BRADENTON, Fla. -- Like several spots around Tampa Bay, Manatee County got sandbagged when Hurricane Irma blew into town.
Workers were unable to keep up with demand for the protective pouches. There were long lines, three-hour waits and, eventually, several locations just ran out.
“We had large traffic jams at the sites, simply because we didn't have a good process,” said Michael Brennan with Manatee County Public Works. “And we were really doing these things by hand.”
So on Tuesday, Manatee County voted to spend $100,000 on five automated sandbag machines made by the Burcham Bagger Co.
The machines are capable of loading, filling and sewing shut 42,000 sandbags per day.

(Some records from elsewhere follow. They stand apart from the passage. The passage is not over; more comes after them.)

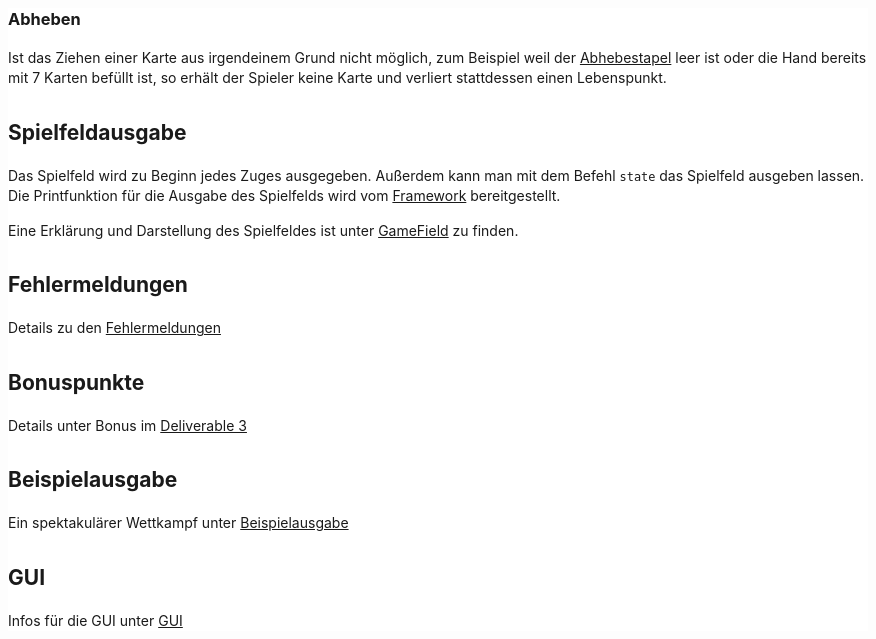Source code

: ### Abheben

Ist das Ziehen einer Karte aus irgendeinem Grund nicht möglich, zum Beispiel weil der [Abhebestapel](#Abhebestapel) leer ist oder die Hand bereits mit 7 Karten befüllt ist, so erhält der Spieler keine Karte und verliert stattdessen einen Lebenspunkt.


## Spielfeldausgabe

Das Spielfeld wird zu Beginn jedes Zuges ausgegeben. Außerdem kann man mit dem Befehl `state` das Spielfeld ausgeben lassen. Die Printfunktion für die Ausgabe des Spielfelds wird vom [Framework](description/FrameworkDescription.md)  bereitgestellt.

Eine Erklärung und Darstellung des Spielfeldes ist unter [GameField](description/GameField.md) zu finden.


## Fehlermeldungen

Details zu den [Fehlermeldungen](description/ErrorDescription.md)

## Bonuspunkte

Details unter Bonus im [Deliverable 3](description/Ass1_D3.md)

## Beispielausgabe

Ein spektakulärer Wettkampf unter [Beispielausgabe](description/GameplayExample.md)

## GUI

Infos für die GUI unter [GUI](description/GUI.md)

Officials say in the 10 days leading up to Hurricane Harvey in Houston, a pair of the machines successfully churned out 250,000 bags to protect an Amazon fulfillment center from flooding.
“It will come right out and produce 10 to 12 a minute,” said Brennan.
Another big consideration? The machines only need five workers to operate them. That would be a total of 25 workers instead of the entire field maintenance unit that Manatee County had working at sandbag sites leading up to Irma.
“And also, it protects your employees from injury, because it's a difficult job,” said Commissioner Charles Smith. “And then we can get more people .. to handle traffic and things like that.”
There was some brief debate about the cost.
Commissioner Priscilla Trace asked whether $100,000 was well-spent "on something that will use basically three or five days a year?”
There was talk of relying on inmate labor, renting the equipment or other innovative approaches that might be less expensive.
But ultimately, the board decided to buy the sandbag machines, spare parts and even containers to protect the machines from the elements when they're not in use.
The manufacturer says it's not aware of any other municipalities in the Tampa Bay area yet using the same technology.
Before their meeting even ended, Manatee County commissioners had already heard from the City of Bradenton, saying if and when another storm rolled in, they wouldn't mind borrowing the equipment.
We asked around to see if anyone else is thinking about buying the sandbag machines.
Pasco County says it’s looking into it. Hillsborough says it already similar, but less sophisticated machines at several of its sandbag stations.
Polk County says it has no intention of buying sandbag machines, instead, sticking with work-release inmates and trustees to fill sandbags.